WST - What should the role be, of the Trinidad and Tobago government in - Pan?
Tobago's Redemption Sound Setters on stage
George D - “The government, in my opinion has two roles; one dedicated to the history and culture, and the other to the industries within that culture. The government has a responsibility to declare the steel drum (pan) the national instrument, and make it a custom to have steelbands or players perform (at least) our National Anthem whenever we host foreign dignitaries. There should be a pan player assigned to all our foreign embassies or consulates, working on a rotation basis. As far as the steelbands are concerned, the government’s role should be similar to the role it plays within any private industry. Start-up loans, tax breaks, etc., are some of the approaches they can use to assist bands as they become profitable and self-sustaining. I also touched on a few ideas relating to this in the “Blueprint”. What is dangerous, and cannot be expected to be in pan’s best interest, is the possibility of “politics” swaying the role the government plays, and if the pan fraternity cannot stand as an informed and united body, then the lessons of the early 70’s, will have to be revisited one more time.
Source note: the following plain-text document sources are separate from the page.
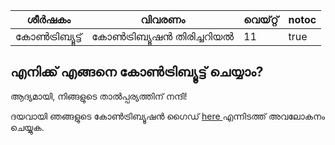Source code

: | ശീർഷകം     | വിവരണം                | വെയ്റ്റ് | notoc |
| ---------- | --------------------- | ----- | ----- |
| കോൺട്രിബ്യൂട്ട് | കോൺട്രിബ്യൂഷൻ തിരിച്ചറിയൽ | 11    | true  |

## എനിക്ക് എങ്ങനെ കോൺട്രിബ്യൂട്ട് ചെയ്യാം?

ആദ്യമായി, നിങ്ങളുടെ താൽപ്പര്യത്തിന് നന്ദി!

ദയവായി ഞങ്ങളുടെ കോൺട്രിബ്യൂഷൻ ഗൈഡ് [here ](https://github.com/falcosecurity/.github/blob/master/CONTRIBUTING.md) എന്നിടത്ത് അവലോകനം ചെയ്യുക.

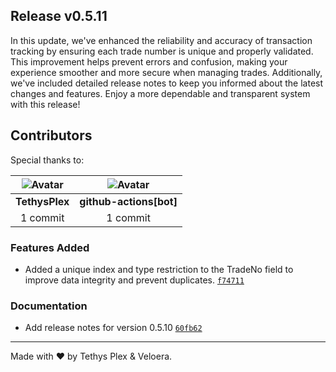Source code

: ## Release v0.5.11

In this update, we've enhanced the reliability and accuracy of transaction tracking by ensuring each trade number is unique and properly validated. This improvement helps prevent errors and confusion, making your experience smoother and more secure when managing trades. Additionally, we've included detailed release notes to keep you informed about the latest changes and features. Enjoy a more dependable and transparent system with this release!

## Contributors

Special thanks to:

|![Avatar](https://github.com/TethysPlex.png?size=40) |![Avatar](https://github.com/github.png?size=40) |
| :----------: | :----------: |
| **TethysPlex** | **github-actions[bot]** |
| 1 commit | 1 commit |

### Features Added

- Added a unique index and type restriction to the TradeNo field to improve data integrity and prevent duplicates. [`f74711`](https://github.com/Veloera/Veloera/commit/f747113f60e764b368c199faffee535e4a7cb45f)
### Documentation

- Add release notes for version 0.5.10 [`60fb62`](https://github.com/Veloera/Veloera/commit/60fb62f158490d58322acfefd325126c8d79077d)
---

Made with ♥️ by Tethys Plex & Veloera.
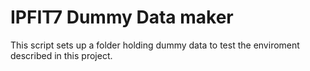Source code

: # IPFIT7 Dummy Data maker

This script sets up a folder holding dummy data to test the enviroment 
described in this project. 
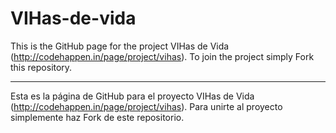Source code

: VIHas-de-vida
=============


This is the GitHub page for the project VIHas de Vida (http://codehappen.in/page/project/vihas). To join the project simply Fork this repository.

---

Esta es la página de GitHub para el proyecto VIHas de Vida (http://codehappen.in/page/project/vihas). Para unirte al proyecto simplemente haz Fork de este repositorio.


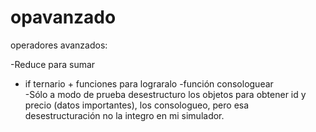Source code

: # opavanzado
operadores avanzados: 

-Reduce para sumar
- if ternario + funciones para lograralo 
-función consologuear  
-Sólo a modo de prueba desestructuro los objetos para obtener id y precio (datos importantes), los consologueo, pero esa 
desestructuración no la integro en mi simulador.
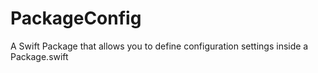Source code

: # PackageConfig
A Swift Package that allows you to define configuration settings inside a Package.swift
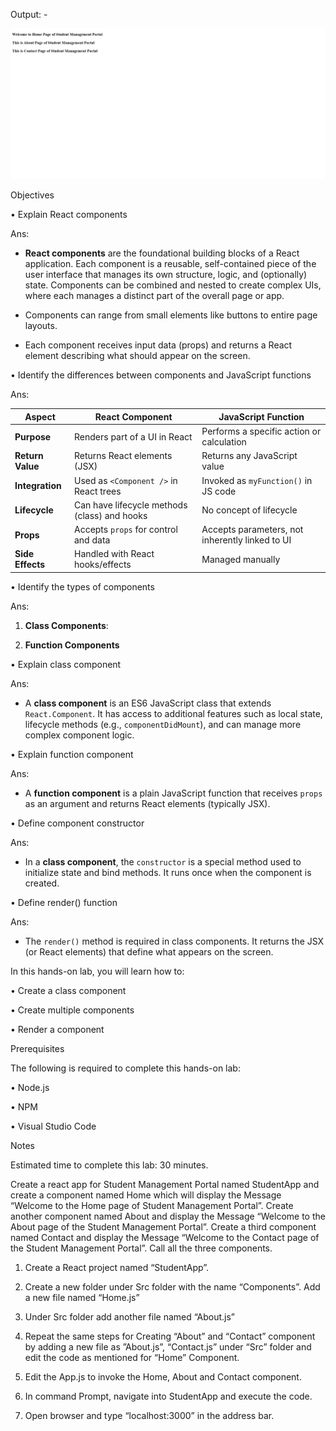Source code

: Output: -

![img.png](output.png)

Objectives

• Explain React components

Ans:

- **React components** are the foundational building blocks of a React application. Each component is a reusable,
  self-contained piece of the user interface that manages its own structure, logic, and (optionally) state. Components
  can be combined and nested to create complex UIs, where each manages a distinct part of the overall page or app.

- Components can range from small elements like buttons to entire page layouts.
- Each component receives input data (props) and returns a React element describing what should appear on the screen.

• Identify the differences between components and JavaScript functions

Ans:

| Aspect           | React Component                              | JavaScript Function                             |
|------------------|----------------------------------------------|-------------------------------------------------|
| **Purpose**      | Renders part of a UI in React                | Performs a specific action or calculation       |
| **Return Value** | Returns React elements (JSX)                 | Returns any JavaScript value                    |
| **Integration**  | Used as `<Component />` in React trees       | Invoked as `myFunction()` in JS code            |
| **Lifecycle**    | Can have lifecycle methods (class) and hooks | No concept of lifecycle                         |
| **Props**        | Accepts `props` for control and data         | Accepts parameters, not inherently linked to UI |
| **Side Effects** | Handled with React hooks/effects             | Managed manually                                |

• Identify the types of components

Ans:

1. **Class Components**:

2. **Function Components**

• Explain class component

Ans:

- A **class component** is an ES6 JavaScript class that extends `React.Component`. It has access to additional features such as local state, lifecycle methods (e.g., `componentDidMount`), and can manage more complex component logic.

• Explain function component

Ans:

- A **function component** is a plain JavaScript function that receives `props` as an argument and returns React elements (typically JSX).

• Define component constructor

Ans:

- In a **class component**, the `constructor` is a special method used to initialize state and bind methods. It runs once when the component is created.

• Define render() function

Ans: 

- The `render()` method is required in class components. It returns the JSX (or React elements) that define what appears on the screen.

In this hands-on lab, you will learn how to:

• Create a class component

• Create multiple components

• Render a component

Prerequisites

The following is required to complete this hands-on lab:

• Node.js

• NPM

• Visual Studio Code

Notes

Estimated time to complete this lab: 30 minutes.

Create a react app for Student Management Portal named StudentApp and create a component named Home which will display
the Message “Welcome to the Home page of Student Management Portal”. Create another component named About and display
the Message “Welcome to the About page of the Student Management Portal”. Create a third component named Contact and
display the Message “Welcome to the Contact page of the Student Management Portal”. Call all the three components.

1. Create a React project named “StudentApp”.

2. Create a new folder under Src folder with the name “Components”. Add a new file named “Home.js”

3. Under Src folder add another file named “About.js”

4. Repeat the same steps for Creating “About” and “Contact” component by adding a new file as ”About.js”, “Contact.js”
   under “Src” folder and edit the code as mentioned for “Home” Component.

5. Edit the App.js to invoke the Home, About and Contact component.

6. In command Prompt, navigate into StudentApp and execute the code.

7. Open browser and type “localhost:3000” in the address bar.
We must remain loyal to “the pan movement”, not politics or politicians, and be willing to act as a united front, even when that means standing up to the government. We basically need to define and have “courage”, for that is the MAIN ingredient for achieving anything that is not willingly handed to you. Finally, Pan Trinbago and the government need to end their relationship as “strange bedfellows”, and the former need to understand that they (after all) are supposed to be a “union”, that represents the worker (panist/pannist), and could efficiently or effectively never do so, by having to answer to shareholders. George understood this, and this is why he was successful, and why those under him were trusting and loyal. (Except the few “Jusases”, here and there, of course.)”
WST - What are your expectations and visions for the future of Pan?
George D - “My expectations are for things to either stay the same, or get worse (for the local player). Those are my expectations, for there is the adage: “Insanity is doing the same, but expecting different results.” Until I see the unity that the old “steelbandsmen” displayed during their struggle for social acceptance, I can hold no other logical conclusion. Many of the ideas some present, are obviously biased and self-seeking. Most have no clue about the function of Pan Trinbago (as a worker’s union), but because they have respect in their respective specialized fields within the pan industry, people assume they are great ideas. In Mike Tyson’s prime, neither of us would expect his ideas on the business of pugilism, to be considered by the boxing fraternity. But we have pan champs, who, all of a sudden are experts on “pan business”. I’m not sure if it is coincidental or ironic, but there seems to be a lot of “pandering” within the pan fraternity. My visions are pretty much the same as those of my dad, and I think that it is his visions we need to revisit. As far as my visions, again I outlined them in the “Blueprint”. In summation: my vision is for a brighter future with real opportunities, not for those who are fortunate among us, but for those who are less bestowed. The selfishness and apathy I witness within the pan fraternity, is disappointing, and I hope that, we come to that mature place where we see ourselves as “fellowman” first, and “panists/pannists” second.”